Music lovers around the world mourn the loss of iconic Van Halen rock star Eddie Van Halen. And while many today honor his legacy as an all-time great guitarist, fans are also highlighting past interviews that described his early years of mixed-racist encounters with his traumatic racism and discrimination.
Van Helen was the son of Dutch and Indonesian immigrants battling throat cancer at the age of 65 and spent his childhood in the Netherlands. His former bandmate David Lee Roth, a fellow rock superstar, once revealed on the podcast “WTF with Mark Maron” how painful the experience was for young Van Halen and his brother, drummer Alex Van Halen.
In a 2019 interview, Roth described how poorly Van Helens’ parents were treated in the 1950s due to their mixed-breed relationship.
“It was a big deal. Those homebuyers grew up in a sinister racist environment where they actually had to leave the country,” Roth said in the podcast.
He said the brothers, often referred to as “half-breed” in the Netherlands, still met with difficult circumstances after immigration to the US
“Then they came to America and didn’t speak English as a first language in the early 60s. Wow,” Roth told Marrone. “So that kind of sparking, that kind of stuff, that runs deep.”
The brothers’ mother met her father, Jan, a traveling musician in Eugenia, Indonesia, when it was under Dutch rule. Soon after World War II, the couple decided to relocate to the Netherlands, where rock stars were born.
Eugenia was regarded as a “second-class citizen,” Van Halen said in an interview in 2017 with music journalist Dennis Cowan for the Smithsonian’s American Museum of American History. The family packed up and left for the US in 1962, making the trek by boat for nine days, before settling in the Pasadena, California, area.

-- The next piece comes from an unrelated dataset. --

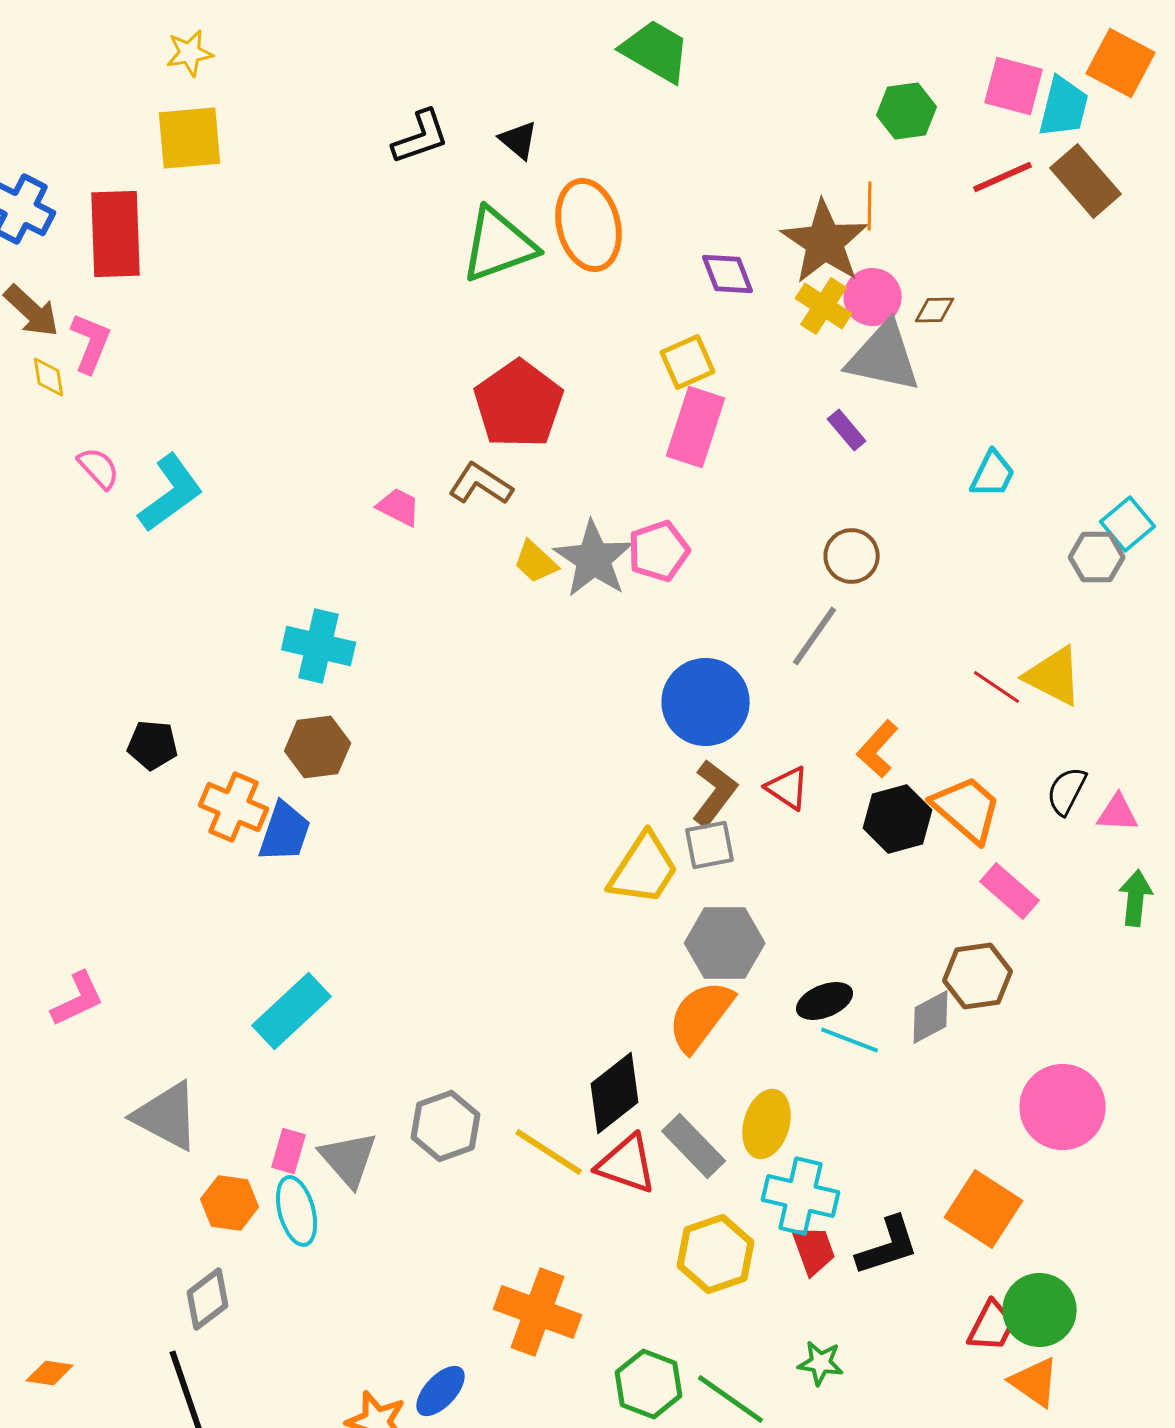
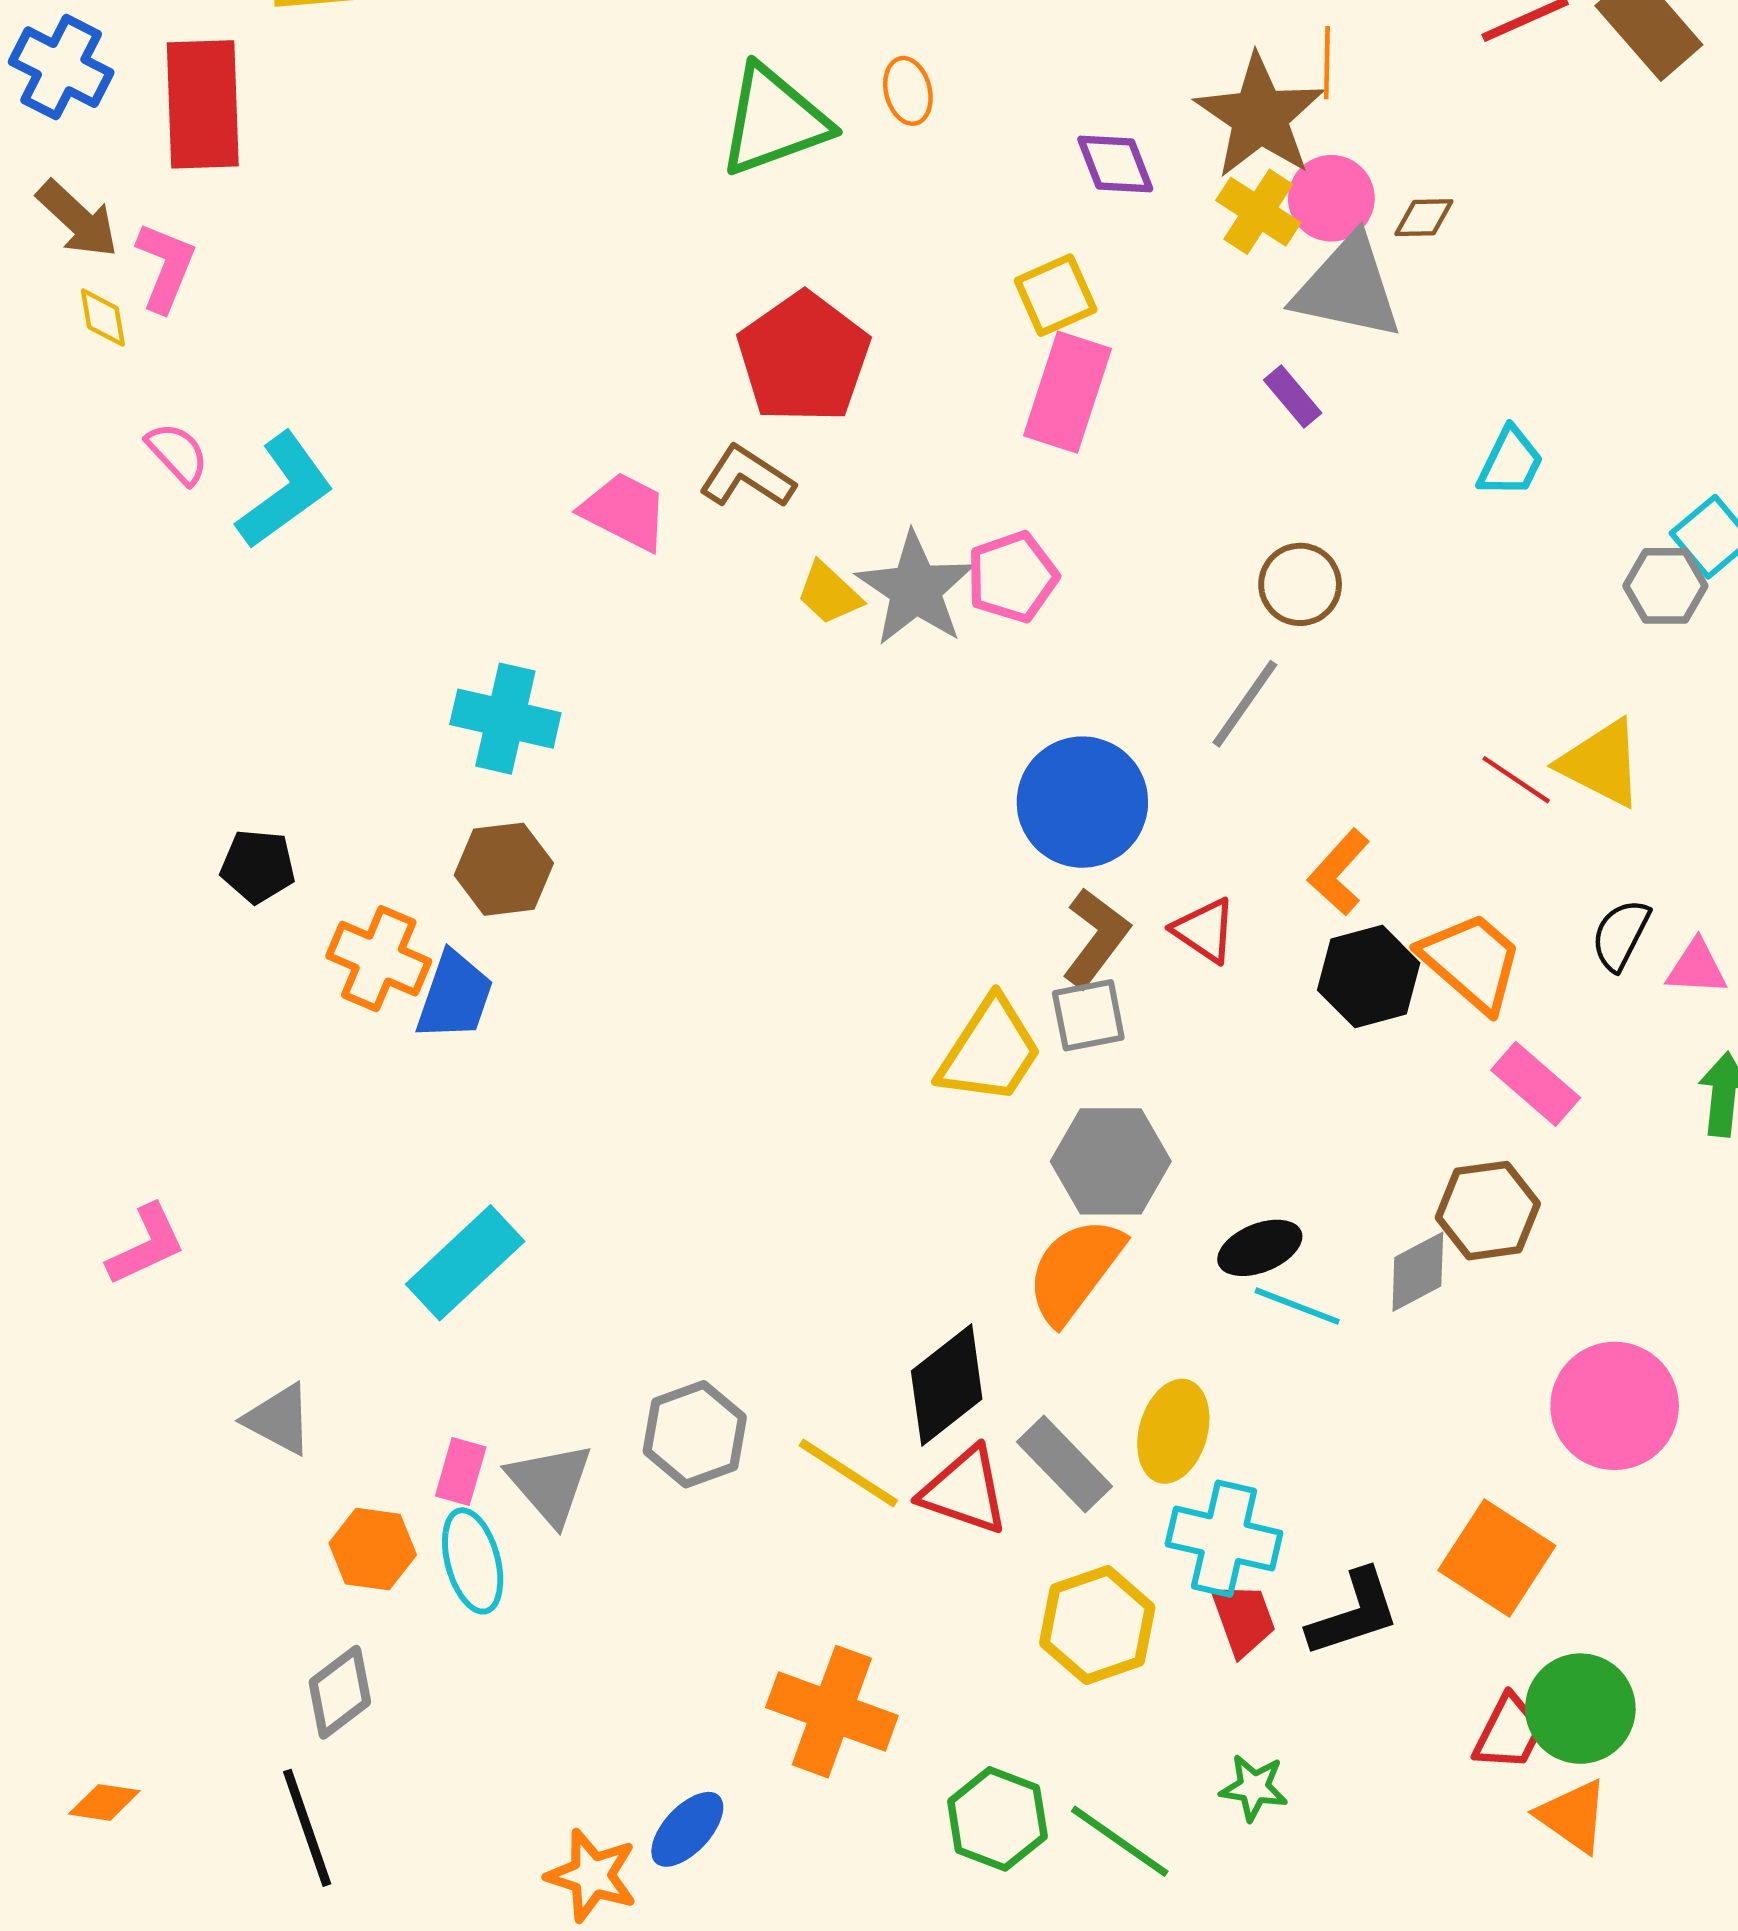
orange ellipse: (589, 225) -> (908, 91), size x0.5
pink trapezoid: (399, 507) -> (625, 511), size x1.4
gray triangle: (167, 1116) -> (279, 1419), size x0.7

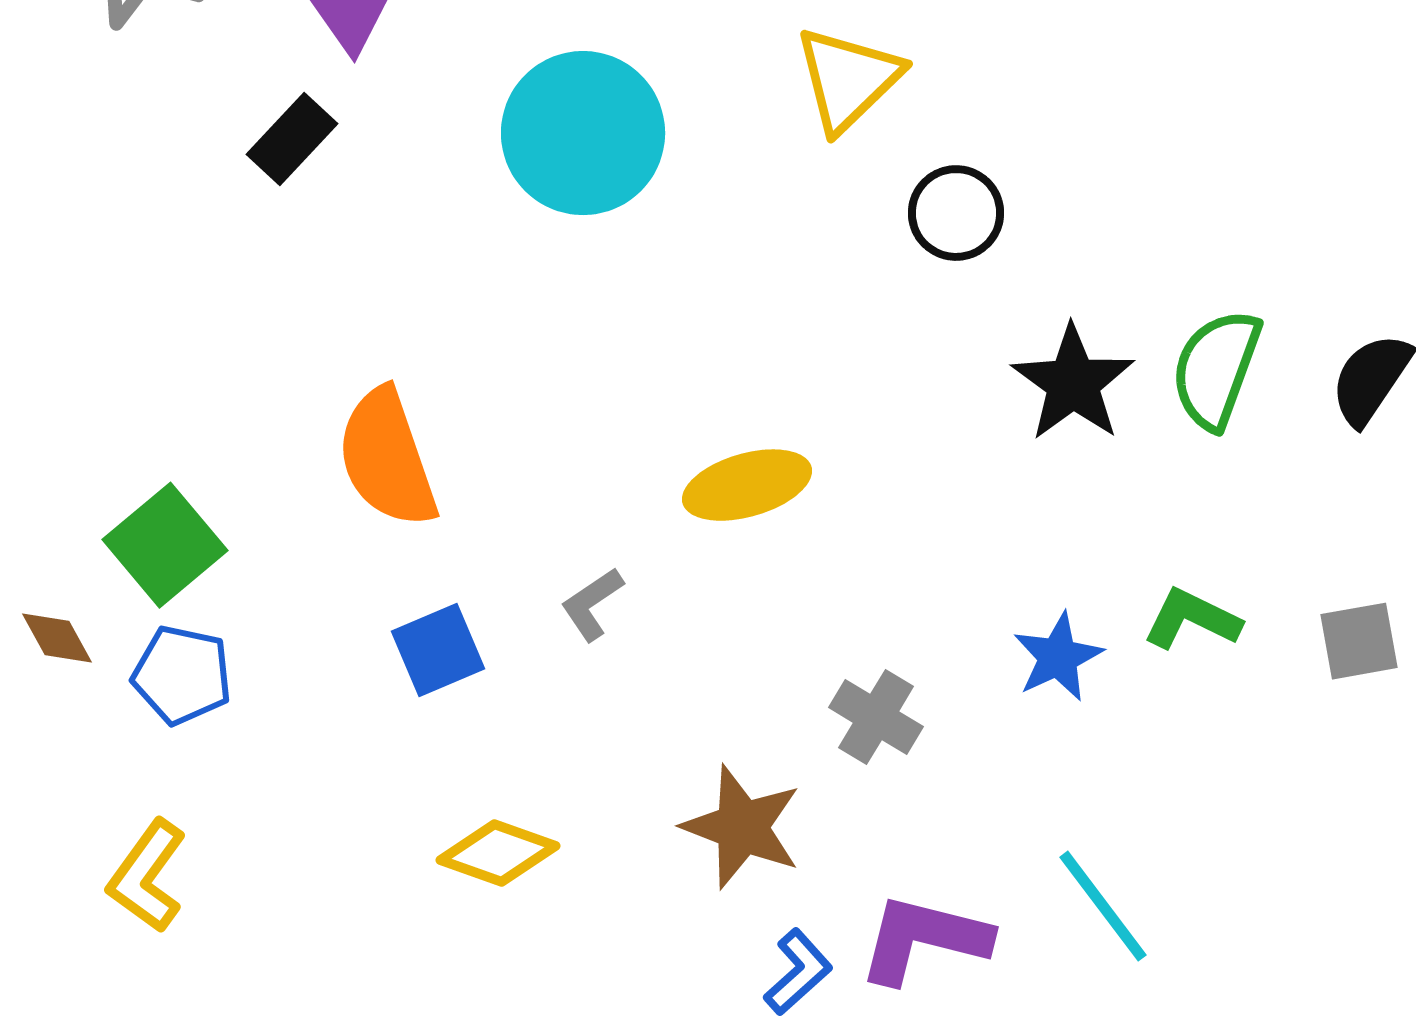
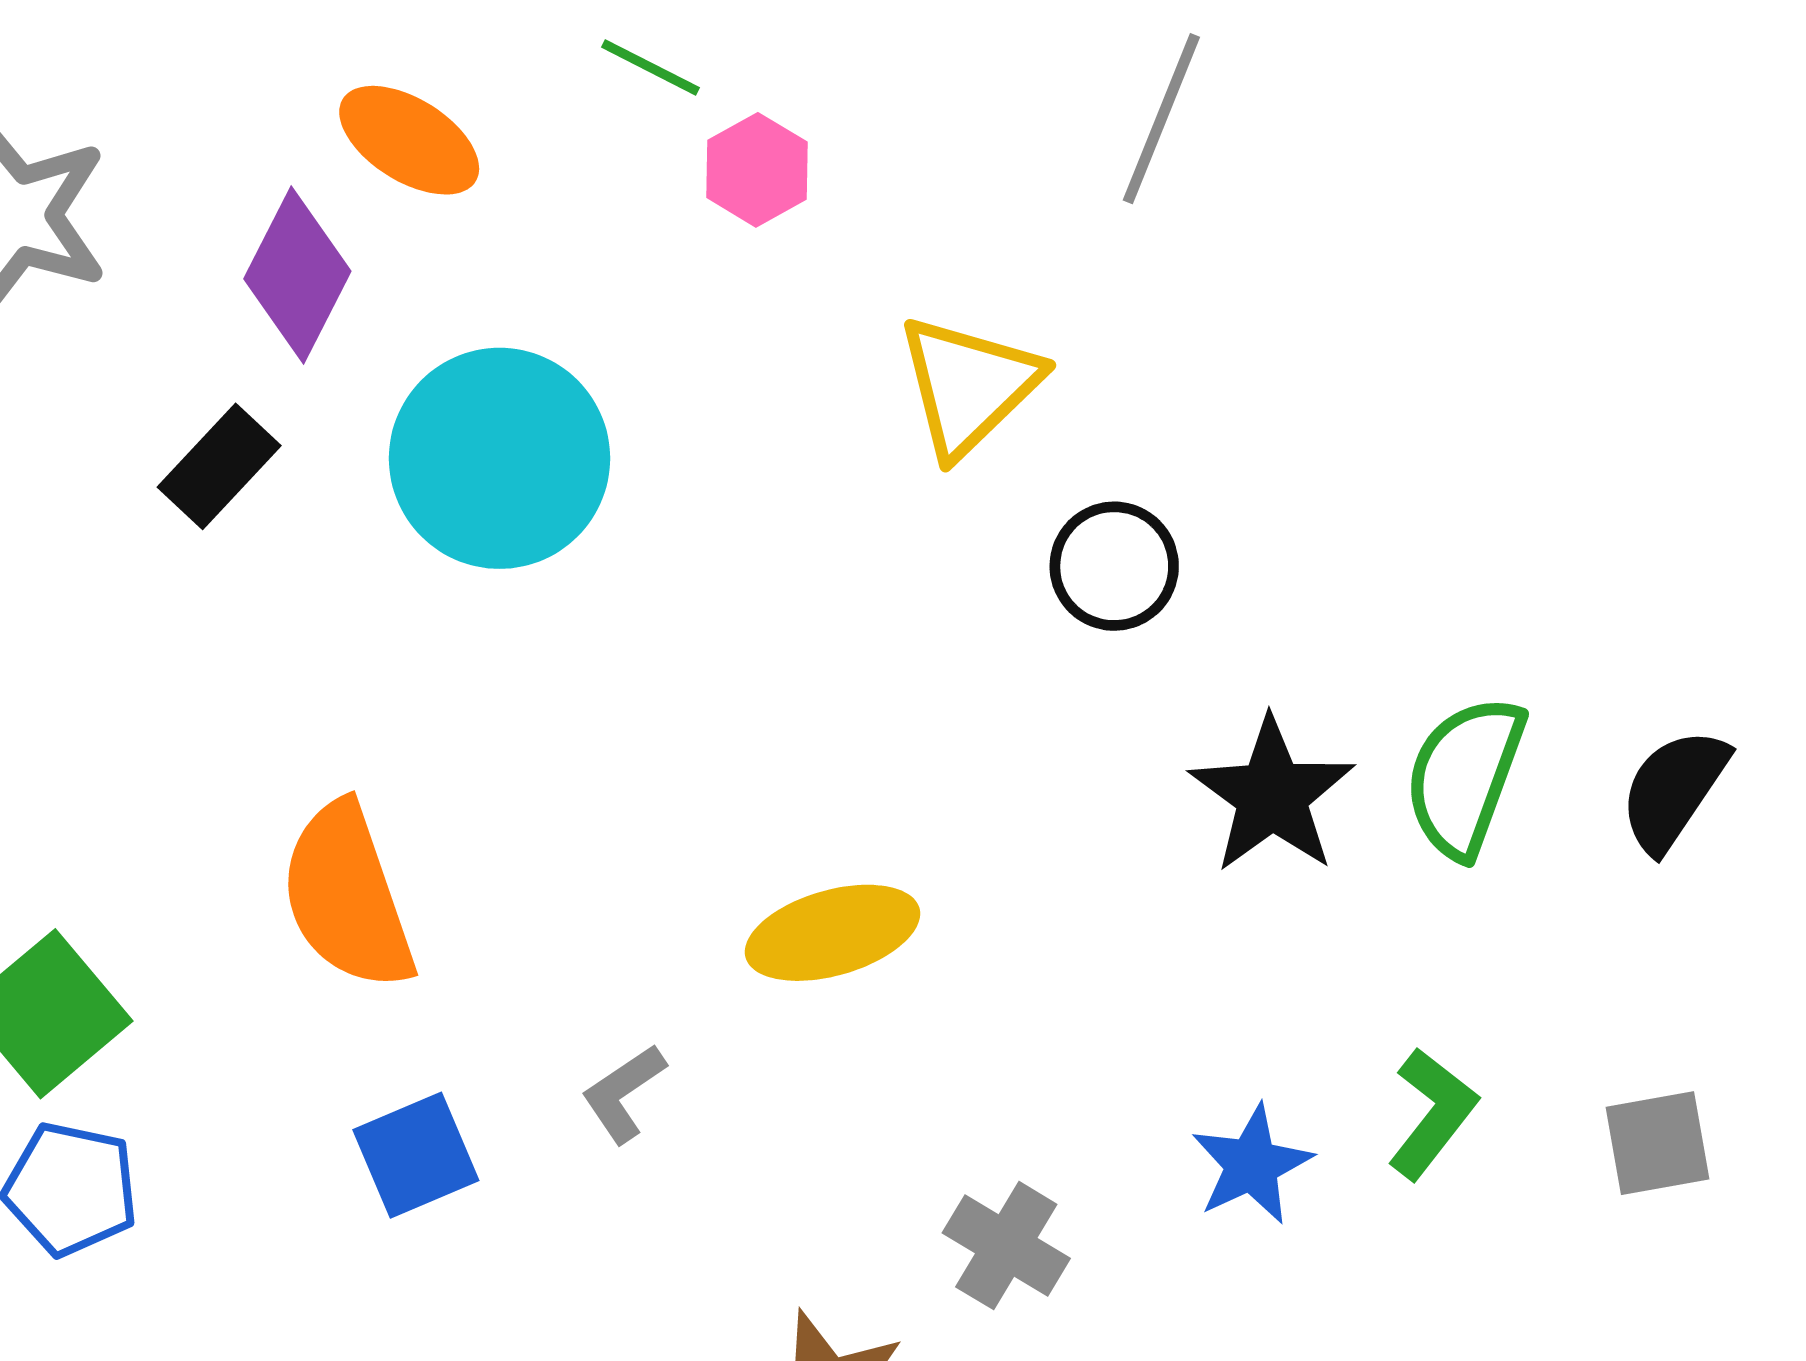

His early days in America were tough, Van Halen told Cowan. The family lived in a house shared with two other families. While her mother worked as a maid, her father worked as a watchman and also maintained a music career. The environment at the time was not particularly inviting to young migrants, and Van Helen described the first day of his school as “absolutely horrific”.
“We already went to that Holland, you know, the first day, the first class. Now, you’re in another country where you can’t speak the language, and you don’t know about anything at all and It was beyond intimidating. ” “He said.” I don’t even know how to explain but I think it makes us stronger as you should have been. “
He told Cowan that the school he attended at the time was still kept separate and because he could not speak the language, he was considered a “minority” student.
“My first friends in America were black,” Eddie told the journalist. “It was really blondes who were bullies. They would tear my homework and paper, sand me the playground, eat all those things, and the Black kids stuck to me.”
Despite facing racism and discrimination, Van Helen told Cowan that looking back on his life, he was grateful for his experience as an immigrant.
“Coming here with about 50 dollars and a piano, not being able to speak the language where we are, if that’s not the American dream, I don’t know what is,” he said in the interview.
Indonesian social media users have paid tribute to Van Halen, who is seen as a source of pride for many in the community.